Go over the records and copy every line with the string "inserting".

::: LISTED RECORDS

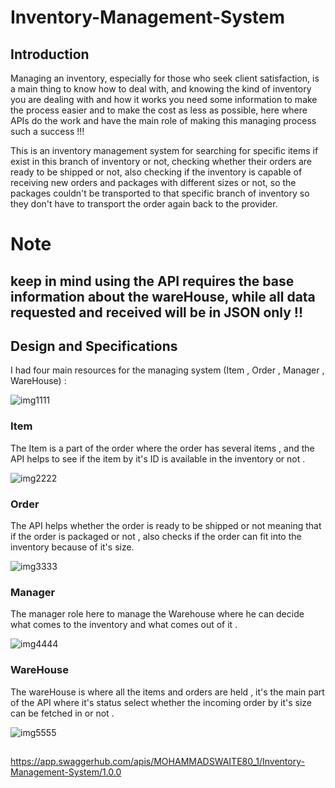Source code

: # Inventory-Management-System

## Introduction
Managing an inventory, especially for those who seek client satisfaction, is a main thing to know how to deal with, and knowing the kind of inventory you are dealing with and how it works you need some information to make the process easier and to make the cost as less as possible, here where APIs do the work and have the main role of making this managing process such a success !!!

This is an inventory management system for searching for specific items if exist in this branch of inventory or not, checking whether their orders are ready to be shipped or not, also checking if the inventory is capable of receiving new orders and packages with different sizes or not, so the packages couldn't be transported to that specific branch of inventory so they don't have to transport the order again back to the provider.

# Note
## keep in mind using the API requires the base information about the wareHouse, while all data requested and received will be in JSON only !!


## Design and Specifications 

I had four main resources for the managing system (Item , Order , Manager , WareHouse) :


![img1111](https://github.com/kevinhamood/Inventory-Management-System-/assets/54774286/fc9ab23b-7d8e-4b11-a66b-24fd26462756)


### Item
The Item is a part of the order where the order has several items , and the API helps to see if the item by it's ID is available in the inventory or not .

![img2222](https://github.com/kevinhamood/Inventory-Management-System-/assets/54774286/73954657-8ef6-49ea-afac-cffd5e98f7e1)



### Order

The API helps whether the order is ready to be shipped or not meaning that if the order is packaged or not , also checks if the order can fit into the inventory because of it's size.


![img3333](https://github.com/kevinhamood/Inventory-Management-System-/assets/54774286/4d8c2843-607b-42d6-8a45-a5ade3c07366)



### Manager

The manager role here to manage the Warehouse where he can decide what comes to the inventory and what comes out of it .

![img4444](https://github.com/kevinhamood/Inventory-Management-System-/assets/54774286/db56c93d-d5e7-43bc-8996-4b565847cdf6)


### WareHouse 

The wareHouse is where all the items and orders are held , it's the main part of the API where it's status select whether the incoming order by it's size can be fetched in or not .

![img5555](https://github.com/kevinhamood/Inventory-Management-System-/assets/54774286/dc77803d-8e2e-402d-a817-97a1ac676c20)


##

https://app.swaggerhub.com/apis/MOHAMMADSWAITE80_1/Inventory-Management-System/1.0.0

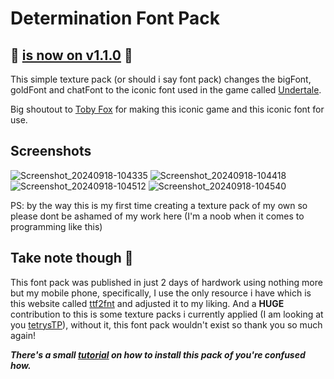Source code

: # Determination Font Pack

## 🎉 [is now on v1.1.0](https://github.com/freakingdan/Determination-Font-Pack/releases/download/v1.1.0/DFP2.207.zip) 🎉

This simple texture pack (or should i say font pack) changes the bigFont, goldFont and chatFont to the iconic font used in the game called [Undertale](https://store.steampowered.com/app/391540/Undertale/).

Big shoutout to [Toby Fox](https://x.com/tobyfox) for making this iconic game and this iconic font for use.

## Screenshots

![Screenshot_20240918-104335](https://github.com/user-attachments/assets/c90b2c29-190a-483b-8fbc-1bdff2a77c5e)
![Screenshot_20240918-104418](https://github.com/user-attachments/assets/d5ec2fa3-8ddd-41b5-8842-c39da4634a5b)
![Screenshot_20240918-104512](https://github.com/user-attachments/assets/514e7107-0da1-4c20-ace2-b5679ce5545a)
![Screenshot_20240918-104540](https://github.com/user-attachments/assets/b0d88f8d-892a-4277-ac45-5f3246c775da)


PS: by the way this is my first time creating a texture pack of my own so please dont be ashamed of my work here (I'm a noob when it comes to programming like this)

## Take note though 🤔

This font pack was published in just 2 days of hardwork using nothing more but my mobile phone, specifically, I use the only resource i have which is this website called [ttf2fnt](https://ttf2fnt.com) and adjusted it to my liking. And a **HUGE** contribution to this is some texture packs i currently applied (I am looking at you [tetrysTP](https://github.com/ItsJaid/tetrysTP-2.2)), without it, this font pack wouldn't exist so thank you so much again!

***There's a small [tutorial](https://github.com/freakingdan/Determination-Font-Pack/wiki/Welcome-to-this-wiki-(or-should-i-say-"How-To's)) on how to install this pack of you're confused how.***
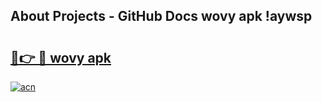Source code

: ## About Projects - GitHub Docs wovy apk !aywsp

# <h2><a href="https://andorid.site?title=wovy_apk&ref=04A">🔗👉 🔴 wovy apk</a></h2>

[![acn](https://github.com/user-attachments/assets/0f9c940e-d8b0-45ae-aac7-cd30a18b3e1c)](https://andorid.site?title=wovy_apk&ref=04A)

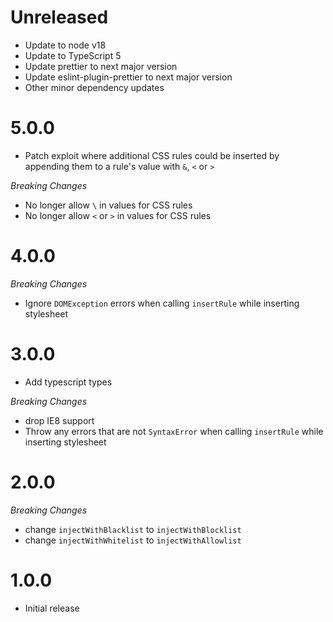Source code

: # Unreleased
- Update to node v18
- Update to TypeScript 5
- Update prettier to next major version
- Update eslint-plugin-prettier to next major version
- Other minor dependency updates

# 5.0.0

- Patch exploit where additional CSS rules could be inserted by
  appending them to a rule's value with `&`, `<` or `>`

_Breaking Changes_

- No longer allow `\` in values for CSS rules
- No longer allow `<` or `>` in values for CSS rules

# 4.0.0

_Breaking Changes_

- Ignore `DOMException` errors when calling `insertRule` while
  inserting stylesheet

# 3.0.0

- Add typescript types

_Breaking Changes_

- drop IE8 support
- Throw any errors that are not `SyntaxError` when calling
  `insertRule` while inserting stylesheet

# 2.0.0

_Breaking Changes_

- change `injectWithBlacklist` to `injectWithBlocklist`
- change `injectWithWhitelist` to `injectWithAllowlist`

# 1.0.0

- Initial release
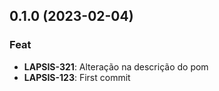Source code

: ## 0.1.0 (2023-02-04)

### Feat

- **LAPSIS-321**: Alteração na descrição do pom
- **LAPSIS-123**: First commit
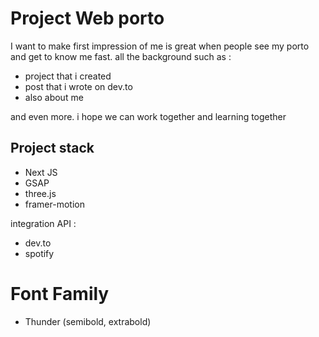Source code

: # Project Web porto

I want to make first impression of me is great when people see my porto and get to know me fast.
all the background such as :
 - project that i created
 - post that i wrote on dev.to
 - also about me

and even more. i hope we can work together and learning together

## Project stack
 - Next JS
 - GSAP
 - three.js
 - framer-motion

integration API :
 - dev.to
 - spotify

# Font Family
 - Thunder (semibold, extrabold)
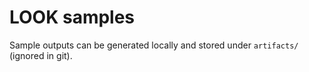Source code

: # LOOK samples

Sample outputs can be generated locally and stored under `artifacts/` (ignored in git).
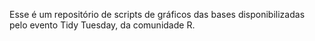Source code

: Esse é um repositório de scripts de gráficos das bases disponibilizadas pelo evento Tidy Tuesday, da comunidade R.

::::::
::: LISTED RECORDS

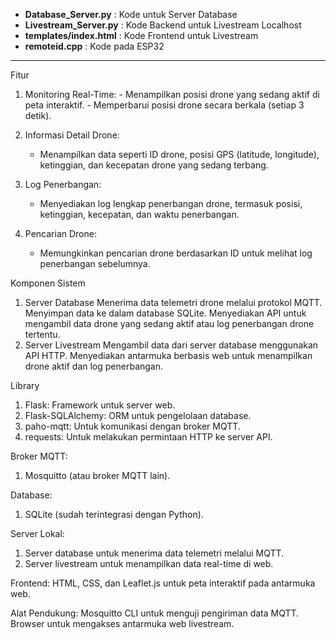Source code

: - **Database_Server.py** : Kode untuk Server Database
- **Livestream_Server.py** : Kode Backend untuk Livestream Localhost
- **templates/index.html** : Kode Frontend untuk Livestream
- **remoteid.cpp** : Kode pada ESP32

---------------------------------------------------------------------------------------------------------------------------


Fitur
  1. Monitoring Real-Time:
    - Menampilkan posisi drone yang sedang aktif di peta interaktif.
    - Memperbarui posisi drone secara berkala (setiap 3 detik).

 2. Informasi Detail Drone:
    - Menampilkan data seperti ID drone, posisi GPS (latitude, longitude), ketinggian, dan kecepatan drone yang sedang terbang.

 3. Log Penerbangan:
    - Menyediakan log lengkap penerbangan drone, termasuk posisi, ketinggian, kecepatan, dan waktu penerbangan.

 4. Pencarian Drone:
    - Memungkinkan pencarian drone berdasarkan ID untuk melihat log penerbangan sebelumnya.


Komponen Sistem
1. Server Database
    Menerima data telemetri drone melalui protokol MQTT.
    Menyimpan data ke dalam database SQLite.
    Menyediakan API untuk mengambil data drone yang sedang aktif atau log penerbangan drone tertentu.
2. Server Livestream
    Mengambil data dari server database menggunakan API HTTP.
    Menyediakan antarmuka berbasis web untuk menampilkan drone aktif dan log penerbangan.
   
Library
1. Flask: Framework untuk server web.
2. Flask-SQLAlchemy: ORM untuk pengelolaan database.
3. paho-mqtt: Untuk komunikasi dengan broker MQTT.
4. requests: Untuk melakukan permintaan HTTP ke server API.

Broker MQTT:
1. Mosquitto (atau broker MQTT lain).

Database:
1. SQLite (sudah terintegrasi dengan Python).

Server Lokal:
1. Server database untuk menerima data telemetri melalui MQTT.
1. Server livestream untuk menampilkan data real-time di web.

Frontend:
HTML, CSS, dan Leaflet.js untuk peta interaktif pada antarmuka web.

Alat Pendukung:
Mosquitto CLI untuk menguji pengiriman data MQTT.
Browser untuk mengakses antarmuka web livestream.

::::::
::: LISTED RECORDS

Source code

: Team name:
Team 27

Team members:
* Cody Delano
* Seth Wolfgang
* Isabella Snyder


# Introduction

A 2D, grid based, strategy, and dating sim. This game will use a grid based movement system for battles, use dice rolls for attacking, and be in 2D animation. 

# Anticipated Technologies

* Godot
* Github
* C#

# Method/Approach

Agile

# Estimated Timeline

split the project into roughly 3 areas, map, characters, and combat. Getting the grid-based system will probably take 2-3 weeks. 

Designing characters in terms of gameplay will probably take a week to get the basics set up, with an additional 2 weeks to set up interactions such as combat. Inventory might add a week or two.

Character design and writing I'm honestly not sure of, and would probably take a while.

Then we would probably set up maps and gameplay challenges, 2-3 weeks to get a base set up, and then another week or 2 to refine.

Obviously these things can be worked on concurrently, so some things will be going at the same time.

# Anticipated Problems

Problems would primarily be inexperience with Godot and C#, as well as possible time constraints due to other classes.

::::::

● **TASK OUTPUT**:
  inserting stylesheet
  `insertRule` while inserting stylesheet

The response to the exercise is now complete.